> [Petunjuk Pengerjaan]:
Jawablah pertanyaan berikut berdasarkan teks tentang pinjam meminjam.
1. Apa sebutan pinjam meminjam dalam istilah fikih?
2. Peminjam harus menjaga barang pinjaman agar tidak mengalami apa?
3. Dengan apa pinjam meminjam harus dilandasi?

> [Sumber]:

═══

Pinjam Meminjam
A. Pengertian Pinjam
Meminjam
Pinjam meminjam dalam istilah fikih disebut ‘ariyah. ‘Ariyah berasal dari
bahasa Arab yang artinya pinjaman. Pinjam-meminjam menurut istilah ‘Syara”
ialah Aqad berupa pemberian manfaat suatu benda halal dari seseorang kepada
orang lain tanpa ada imbalan dengan tidak mengurangi atau merusak benda itu dan
dikembalikan setelah diambil manfaatnya secara utuh, tepat pada waktunya.
Semua
benda yang bisa diambil manfaatnya dapat dipinjam atau dipinjamkan. Peminjam
harus menjaga barang tersebut agar tidak rusak, atau hilang. Peminjam hanya
boleh mengambil manfaat dari barang yang dipinjam. Sebagai bentuk tolong
menolong, pinjam meminjam merupakan bentuk pertolongan kepada orang yang sangat
membutuhkan suatu barang
Pinjam
meminjam dalam kehidupan sehari-hari dapat menjalin tali silaturrahim,
menumbuhkan rasa saling membutuhkan, saling menghormati, dan saling mengasihi. Oleh
karena itu, pinjam meminjam harus dilandasi dengan semangat dan nilai-nilai
ajaran Islam.

═══

> [Kumpulan Baris]:
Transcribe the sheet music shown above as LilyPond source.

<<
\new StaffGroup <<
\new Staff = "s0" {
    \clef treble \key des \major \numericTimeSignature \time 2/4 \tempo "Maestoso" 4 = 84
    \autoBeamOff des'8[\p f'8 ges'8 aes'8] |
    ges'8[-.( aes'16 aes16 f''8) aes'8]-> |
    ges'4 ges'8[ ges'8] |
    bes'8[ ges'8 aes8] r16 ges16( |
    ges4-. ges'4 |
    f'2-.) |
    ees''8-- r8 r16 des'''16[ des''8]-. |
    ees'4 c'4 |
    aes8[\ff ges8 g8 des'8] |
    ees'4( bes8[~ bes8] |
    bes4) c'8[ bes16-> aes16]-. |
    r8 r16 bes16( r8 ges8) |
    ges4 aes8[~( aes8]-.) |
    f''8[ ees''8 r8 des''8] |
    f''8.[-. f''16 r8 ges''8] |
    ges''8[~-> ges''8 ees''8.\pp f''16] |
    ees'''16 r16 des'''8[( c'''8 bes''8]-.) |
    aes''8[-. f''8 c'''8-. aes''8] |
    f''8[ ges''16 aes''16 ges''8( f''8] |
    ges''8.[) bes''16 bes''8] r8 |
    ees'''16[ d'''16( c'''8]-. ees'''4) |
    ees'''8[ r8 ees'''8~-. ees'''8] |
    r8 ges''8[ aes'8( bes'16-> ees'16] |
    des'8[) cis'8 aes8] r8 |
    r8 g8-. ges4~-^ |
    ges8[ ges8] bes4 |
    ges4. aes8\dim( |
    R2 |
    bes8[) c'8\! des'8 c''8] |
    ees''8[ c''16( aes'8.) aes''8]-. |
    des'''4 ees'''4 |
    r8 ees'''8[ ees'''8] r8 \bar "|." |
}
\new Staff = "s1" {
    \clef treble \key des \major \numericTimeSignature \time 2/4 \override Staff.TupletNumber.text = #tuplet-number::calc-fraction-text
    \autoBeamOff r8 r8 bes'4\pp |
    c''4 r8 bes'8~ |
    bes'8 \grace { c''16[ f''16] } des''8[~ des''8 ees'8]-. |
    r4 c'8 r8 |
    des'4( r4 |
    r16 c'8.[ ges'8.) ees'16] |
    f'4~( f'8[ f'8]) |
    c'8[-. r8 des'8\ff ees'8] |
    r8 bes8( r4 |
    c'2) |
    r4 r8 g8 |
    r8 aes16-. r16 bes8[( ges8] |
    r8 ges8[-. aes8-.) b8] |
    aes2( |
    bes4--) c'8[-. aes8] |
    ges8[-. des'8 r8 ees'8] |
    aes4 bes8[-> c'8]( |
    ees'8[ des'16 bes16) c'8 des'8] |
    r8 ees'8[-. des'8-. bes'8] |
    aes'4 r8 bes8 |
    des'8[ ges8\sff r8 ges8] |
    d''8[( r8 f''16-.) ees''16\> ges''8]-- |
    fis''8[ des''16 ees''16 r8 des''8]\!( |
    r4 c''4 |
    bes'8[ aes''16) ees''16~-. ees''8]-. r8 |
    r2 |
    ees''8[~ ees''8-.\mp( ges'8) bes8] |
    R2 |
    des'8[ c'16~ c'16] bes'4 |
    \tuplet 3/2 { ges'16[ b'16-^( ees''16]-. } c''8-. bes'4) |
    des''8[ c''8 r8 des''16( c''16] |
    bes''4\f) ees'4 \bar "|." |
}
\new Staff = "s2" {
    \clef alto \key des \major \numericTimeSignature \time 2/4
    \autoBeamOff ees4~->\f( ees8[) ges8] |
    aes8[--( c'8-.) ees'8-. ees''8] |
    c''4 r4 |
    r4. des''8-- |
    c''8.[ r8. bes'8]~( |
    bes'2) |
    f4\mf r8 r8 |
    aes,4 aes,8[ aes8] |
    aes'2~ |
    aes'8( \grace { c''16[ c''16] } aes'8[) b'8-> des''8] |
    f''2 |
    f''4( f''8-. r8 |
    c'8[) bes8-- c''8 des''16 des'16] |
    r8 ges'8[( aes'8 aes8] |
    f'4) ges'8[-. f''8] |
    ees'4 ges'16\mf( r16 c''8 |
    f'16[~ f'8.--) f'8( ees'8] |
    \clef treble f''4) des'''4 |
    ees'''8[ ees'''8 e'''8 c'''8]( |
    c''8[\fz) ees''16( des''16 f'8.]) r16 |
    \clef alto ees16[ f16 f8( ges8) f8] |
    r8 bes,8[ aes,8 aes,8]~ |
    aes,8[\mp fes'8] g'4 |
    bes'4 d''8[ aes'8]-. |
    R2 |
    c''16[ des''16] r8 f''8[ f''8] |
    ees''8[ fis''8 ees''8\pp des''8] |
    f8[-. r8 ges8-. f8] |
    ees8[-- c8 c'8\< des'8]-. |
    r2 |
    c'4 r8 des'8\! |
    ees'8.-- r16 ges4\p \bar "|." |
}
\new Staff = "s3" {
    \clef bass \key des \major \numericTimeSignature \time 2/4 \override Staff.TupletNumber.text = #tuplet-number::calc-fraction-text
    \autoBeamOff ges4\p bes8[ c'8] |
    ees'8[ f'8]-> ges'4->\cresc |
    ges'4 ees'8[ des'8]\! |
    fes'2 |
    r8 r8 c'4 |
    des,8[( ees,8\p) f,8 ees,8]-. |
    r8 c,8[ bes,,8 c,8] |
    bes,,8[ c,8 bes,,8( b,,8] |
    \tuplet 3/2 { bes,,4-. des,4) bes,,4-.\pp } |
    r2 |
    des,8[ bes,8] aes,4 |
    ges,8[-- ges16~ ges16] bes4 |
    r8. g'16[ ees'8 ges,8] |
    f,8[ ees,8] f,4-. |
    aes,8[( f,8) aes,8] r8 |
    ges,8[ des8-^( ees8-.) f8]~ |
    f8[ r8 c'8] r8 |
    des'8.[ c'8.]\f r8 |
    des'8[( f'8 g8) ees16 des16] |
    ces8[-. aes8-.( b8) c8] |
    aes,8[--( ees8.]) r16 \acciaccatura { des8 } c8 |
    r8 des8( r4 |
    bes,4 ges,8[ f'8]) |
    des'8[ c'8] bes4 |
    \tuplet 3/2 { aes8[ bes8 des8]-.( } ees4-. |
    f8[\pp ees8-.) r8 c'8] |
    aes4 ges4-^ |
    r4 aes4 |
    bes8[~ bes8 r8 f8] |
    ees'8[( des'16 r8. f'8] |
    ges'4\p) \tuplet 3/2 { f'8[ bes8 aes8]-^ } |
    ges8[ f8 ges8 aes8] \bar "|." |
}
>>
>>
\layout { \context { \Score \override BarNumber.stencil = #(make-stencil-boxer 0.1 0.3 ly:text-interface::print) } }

═══

> [Jawaban Tugas]:
1. ‘Ariyah.
2. Rusak atau hilang.
3. Semangat dan nilai-nilai ajaran Islam.